___ Passage to read ___

Very shortly said: SQLite hasn't data-types at all ...
You are absolutely free to insert any data-type on every column: the column declared data-type simply have a decorative role, but isn't neither checked not enforced at all.
This one absolutely is not a bug: it's more a peculiar design choice.
Anyway, any other different DBMS applies strong data-type qualification and enforcement, so the SQLite's own behavior may easily look odd and puzzling. Be warned.

Anyway SQLite internally supports the following data-types:

NULL.: no value at all.
INTEGER.: actually 64bit integers, so to support really huge values.
DOUBLE.: floating point, double precision.
TEXT.: any UTF-8 encoded text string, of unconstrained arbitrary length.
BLOB.: any generic Binary Long Object, of unconstrained arbitrary length.

Remember: each single cell (row/column intersection) can store any arbitrary data-type.
One unique exception exists: columns declared as INTEGER PRIMARY KEY. absolutely require integer values.

You can add any further column after the initial table creation with ...

ALTER TABLE people2
ADD COLUMN cell_phone TEXT;

Yet another SQLite's own very peculiar design choice.

dropping columns is unsupported.
renaming columns is unsupported.

i.e. once you've created a column there is no way at all to change its initial definition.

[2018-09-15] Starting with SQLite 3.25 :

Add support for renaming columns within a table using ALTER TABLE table RENAME COLUMN oldname TO newname.
Fix table rename feature so that it also updates references to the renamed table in triggers and views.

You can change the table name with ...

ALTER TABLE people2
RENAME TO people_ok;

Or remove the table (and its whole content) from the Database with ...

DROP TABLE people;

You can create an Index with ...

CREATE INDEX idx_people_phone ON people_ok (phone);

Or destroy a Index with ...

DROP INDEX idx_people_phone;

To create an Index that support more than one column with ...

___

**Set task 1**
Can you rewrite the SQLite passage starting at "Yet another SQLite's" and ending at "triggers and views.", with "not available" in place of "unsupported"?

___ Extracted material ___

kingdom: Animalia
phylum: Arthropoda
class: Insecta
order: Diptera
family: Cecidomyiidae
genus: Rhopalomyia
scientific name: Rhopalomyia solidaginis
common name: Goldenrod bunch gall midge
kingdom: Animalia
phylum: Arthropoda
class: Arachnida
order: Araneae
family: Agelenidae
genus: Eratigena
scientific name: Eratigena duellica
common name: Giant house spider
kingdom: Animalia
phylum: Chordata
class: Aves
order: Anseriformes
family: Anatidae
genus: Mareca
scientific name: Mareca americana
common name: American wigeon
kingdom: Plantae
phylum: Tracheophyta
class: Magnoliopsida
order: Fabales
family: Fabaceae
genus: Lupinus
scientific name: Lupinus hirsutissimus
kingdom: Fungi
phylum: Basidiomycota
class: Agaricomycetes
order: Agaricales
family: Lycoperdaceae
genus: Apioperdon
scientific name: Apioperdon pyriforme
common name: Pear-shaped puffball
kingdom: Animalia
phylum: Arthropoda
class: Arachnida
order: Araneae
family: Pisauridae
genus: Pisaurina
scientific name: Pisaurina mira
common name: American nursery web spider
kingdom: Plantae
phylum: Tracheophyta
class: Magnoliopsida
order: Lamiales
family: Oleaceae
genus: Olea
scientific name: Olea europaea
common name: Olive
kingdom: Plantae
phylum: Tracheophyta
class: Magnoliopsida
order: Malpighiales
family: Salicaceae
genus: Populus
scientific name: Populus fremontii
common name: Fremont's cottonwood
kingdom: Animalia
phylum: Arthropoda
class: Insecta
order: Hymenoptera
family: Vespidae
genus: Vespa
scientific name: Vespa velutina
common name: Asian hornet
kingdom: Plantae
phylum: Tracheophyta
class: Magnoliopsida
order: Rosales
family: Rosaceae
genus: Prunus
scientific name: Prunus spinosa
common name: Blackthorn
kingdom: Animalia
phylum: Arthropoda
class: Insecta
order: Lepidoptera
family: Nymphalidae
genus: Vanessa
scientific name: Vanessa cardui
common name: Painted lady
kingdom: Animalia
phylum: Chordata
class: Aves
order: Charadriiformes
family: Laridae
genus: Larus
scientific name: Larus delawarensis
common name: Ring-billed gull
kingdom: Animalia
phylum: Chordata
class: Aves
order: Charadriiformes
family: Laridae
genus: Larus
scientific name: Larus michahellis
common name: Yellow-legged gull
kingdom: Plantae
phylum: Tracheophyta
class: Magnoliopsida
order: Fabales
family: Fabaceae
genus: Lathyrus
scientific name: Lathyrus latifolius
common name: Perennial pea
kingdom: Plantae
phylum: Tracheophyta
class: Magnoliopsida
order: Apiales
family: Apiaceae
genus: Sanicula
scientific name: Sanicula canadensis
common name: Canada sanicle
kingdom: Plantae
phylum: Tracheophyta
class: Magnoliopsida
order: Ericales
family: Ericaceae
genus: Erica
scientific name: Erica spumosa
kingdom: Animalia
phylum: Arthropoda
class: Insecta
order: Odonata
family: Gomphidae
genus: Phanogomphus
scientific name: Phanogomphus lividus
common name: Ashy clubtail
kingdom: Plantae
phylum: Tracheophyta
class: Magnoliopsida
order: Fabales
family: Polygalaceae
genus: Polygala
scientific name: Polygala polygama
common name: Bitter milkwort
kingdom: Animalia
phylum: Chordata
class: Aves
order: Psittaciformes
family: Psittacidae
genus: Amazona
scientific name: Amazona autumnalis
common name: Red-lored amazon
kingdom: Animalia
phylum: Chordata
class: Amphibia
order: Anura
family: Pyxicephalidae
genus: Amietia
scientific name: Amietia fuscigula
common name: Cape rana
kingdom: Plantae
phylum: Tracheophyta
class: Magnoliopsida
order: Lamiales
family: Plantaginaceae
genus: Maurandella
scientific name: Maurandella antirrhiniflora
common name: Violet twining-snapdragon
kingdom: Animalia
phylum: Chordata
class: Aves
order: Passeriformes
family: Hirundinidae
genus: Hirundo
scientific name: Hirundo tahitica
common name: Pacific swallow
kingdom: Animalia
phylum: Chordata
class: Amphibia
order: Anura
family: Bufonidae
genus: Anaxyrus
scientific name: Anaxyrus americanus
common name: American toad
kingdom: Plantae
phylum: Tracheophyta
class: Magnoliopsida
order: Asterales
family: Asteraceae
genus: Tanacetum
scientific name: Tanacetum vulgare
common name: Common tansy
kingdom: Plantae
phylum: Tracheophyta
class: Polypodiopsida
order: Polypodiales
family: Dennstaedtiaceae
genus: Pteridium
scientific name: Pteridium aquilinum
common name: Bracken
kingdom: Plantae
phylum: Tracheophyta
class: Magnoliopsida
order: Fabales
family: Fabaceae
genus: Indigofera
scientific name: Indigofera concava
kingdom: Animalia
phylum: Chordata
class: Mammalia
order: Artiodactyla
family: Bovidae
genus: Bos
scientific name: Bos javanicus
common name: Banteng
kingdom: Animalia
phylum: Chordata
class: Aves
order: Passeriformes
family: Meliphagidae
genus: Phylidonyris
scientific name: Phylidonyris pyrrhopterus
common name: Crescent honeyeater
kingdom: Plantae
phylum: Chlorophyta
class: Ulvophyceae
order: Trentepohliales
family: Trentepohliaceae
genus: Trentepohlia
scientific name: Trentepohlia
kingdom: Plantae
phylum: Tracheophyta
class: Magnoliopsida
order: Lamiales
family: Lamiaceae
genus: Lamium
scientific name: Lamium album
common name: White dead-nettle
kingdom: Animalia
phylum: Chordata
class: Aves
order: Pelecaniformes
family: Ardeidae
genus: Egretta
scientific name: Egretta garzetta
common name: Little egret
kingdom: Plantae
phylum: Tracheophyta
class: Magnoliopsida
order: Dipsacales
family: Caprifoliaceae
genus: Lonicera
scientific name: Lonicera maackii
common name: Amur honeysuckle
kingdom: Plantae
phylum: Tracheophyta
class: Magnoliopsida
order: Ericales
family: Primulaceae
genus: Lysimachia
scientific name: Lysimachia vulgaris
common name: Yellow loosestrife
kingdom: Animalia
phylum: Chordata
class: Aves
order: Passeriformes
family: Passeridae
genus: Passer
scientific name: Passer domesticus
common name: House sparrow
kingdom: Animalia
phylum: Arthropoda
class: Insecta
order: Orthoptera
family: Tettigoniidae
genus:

___

**Set task 2**
Could you quote the records word for word, starting at the line containing "scientific name: Polygala polygama" and ending at the line containing "scientific name: Indigofera concava"?

**Output 1**
Yet another SQLite's own very peculiar design choice.

dropping columns is not available.
renaming columns is not available.

i.e. once you've created a column there is no way at all to change its initial definition.

[2018-09-15] Starting with SQLite 3.25 :

Add support for renaming columns within a table using ALTER TABLE table RENAME COLUMN oldname TO newname.
Fix table rename feature so that it also updates references to the renamed table in triggers and views.

**Output 2**
scientific name: Polygala polygama
common name: Bitter milkwort
kingdom: Animalia
phylum: Chordata
class: Aves
order: Psittaciformes
family: Psittacidae
genus: Amazona
scientific name: Amazona autumnalis
common name: Red-lored amazon
kingdom: Animalia
phylum: Chordata
class: Amphibia
order: Anura
family: Pyxicephalidae
genus: Amietia
scientific name: Amietia fuscigula
common name: Cape rana
kingdom: Plantae
phylum: Tracheophyta
class: Magnoliopsida
order: Lamiales
family: Plantaginaceae
genus: Maurandella
scientific name: Maurandella antirrhiniflora
common name: Violet twining-snapdragon
kingdom: Animalia
phylum: Chordata
class: Aves
order: Passeriformes
family: Hirundinidae
genus: Hirundo
scientific name: Hirundo tahitica
common name: Pacific swallow
kingdom: Animalia
phylum: Chordata
class: Amphibia
order: Anura
family: Bufonidae
genus: Anaxyrus
scientific name: Anaxyrus americanus
common name: American toad
kingdom: Plantae
phylum: Tracheophyta
class: Magnoliopsida
order: Asterales
family: Asteraceae
genus: Tanacetum
scientific name: Tanacetum vulgare
common name: Common tansy
kingdom: Plantae
phylum: Tracheophyta
class: Polypodiopsida
order: Polypodiales
family: Dennstaedtiaceae
genus: Pteridium
scientific name: Pteridium aquilinum
common name: Bracken
kingdom: Plantae
phylum: Tracheophyta
class: Magnoliopsida
order: Fabales
family: Fabaceae
genus: Indigofera
scientific name: Indigofera concava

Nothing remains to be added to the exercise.